- Task statement -
Where a line in the records below includes "Economy", pull that line out.

[Opening Records to process section]

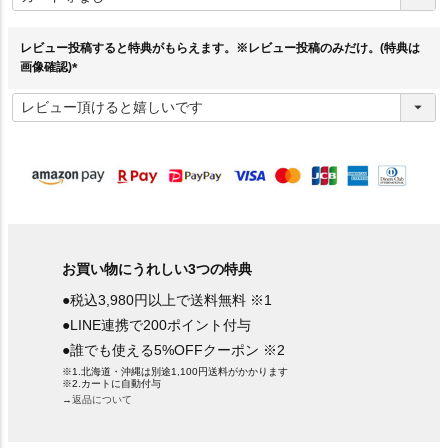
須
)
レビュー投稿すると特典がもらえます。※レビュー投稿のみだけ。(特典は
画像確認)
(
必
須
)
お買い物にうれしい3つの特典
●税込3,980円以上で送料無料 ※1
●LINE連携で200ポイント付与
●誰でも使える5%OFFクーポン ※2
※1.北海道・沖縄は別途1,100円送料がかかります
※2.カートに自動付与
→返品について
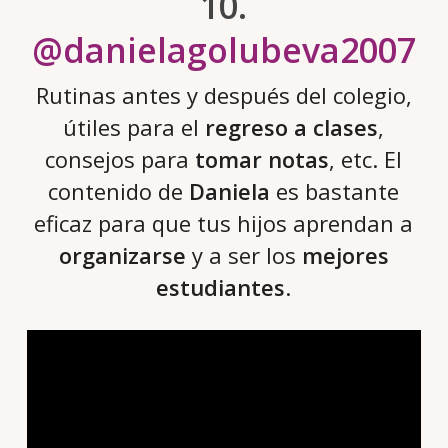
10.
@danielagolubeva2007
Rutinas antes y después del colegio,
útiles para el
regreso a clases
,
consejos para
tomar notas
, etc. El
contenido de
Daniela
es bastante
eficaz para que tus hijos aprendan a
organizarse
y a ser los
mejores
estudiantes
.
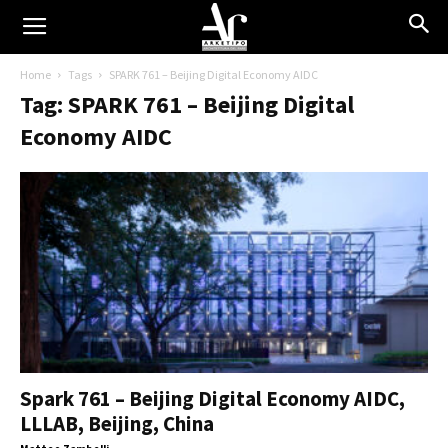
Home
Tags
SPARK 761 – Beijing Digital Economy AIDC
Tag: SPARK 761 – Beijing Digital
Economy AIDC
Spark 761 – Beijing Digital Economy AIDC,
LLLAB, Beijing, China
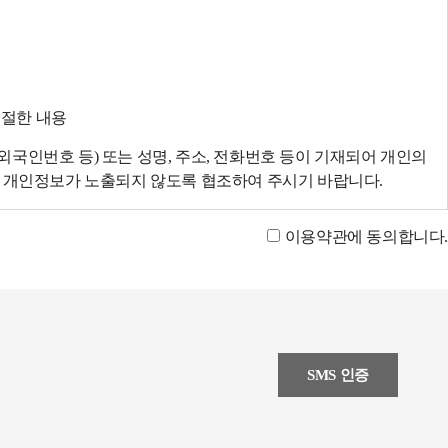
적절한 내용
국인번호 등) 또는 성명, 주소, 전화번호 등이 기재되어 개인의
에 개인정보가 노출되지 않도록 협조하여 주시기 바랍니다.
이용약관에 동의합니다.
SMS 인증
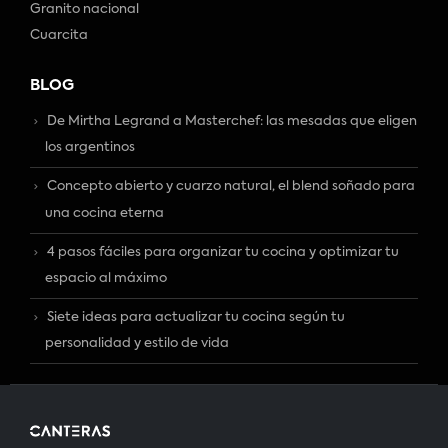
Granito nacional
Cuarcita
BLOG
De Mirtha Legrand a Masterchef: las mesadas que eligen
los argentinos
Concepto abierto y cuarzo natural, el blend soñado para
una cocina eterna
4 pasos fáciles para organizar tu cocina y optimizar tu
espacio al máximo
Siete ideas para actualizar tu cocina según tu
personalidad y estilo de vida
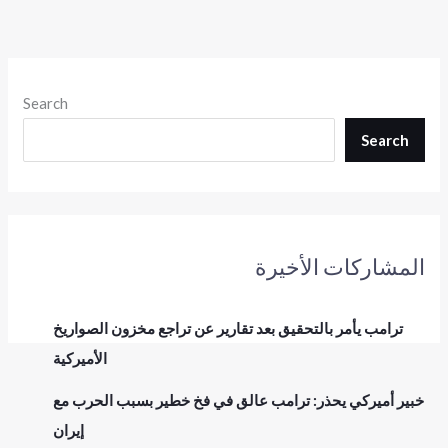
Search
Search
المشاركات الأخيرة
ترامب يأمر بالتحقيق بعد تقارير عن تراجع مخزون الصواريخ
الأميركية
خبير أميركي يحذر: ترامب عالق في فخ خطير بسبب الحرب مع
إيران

[Closing Records to process section]

- Written solution -
SPARK 761 – Beijing Digital Economy AIDC
Economy AIDC
Spark 761 – Beijing Digital Economy AIDC,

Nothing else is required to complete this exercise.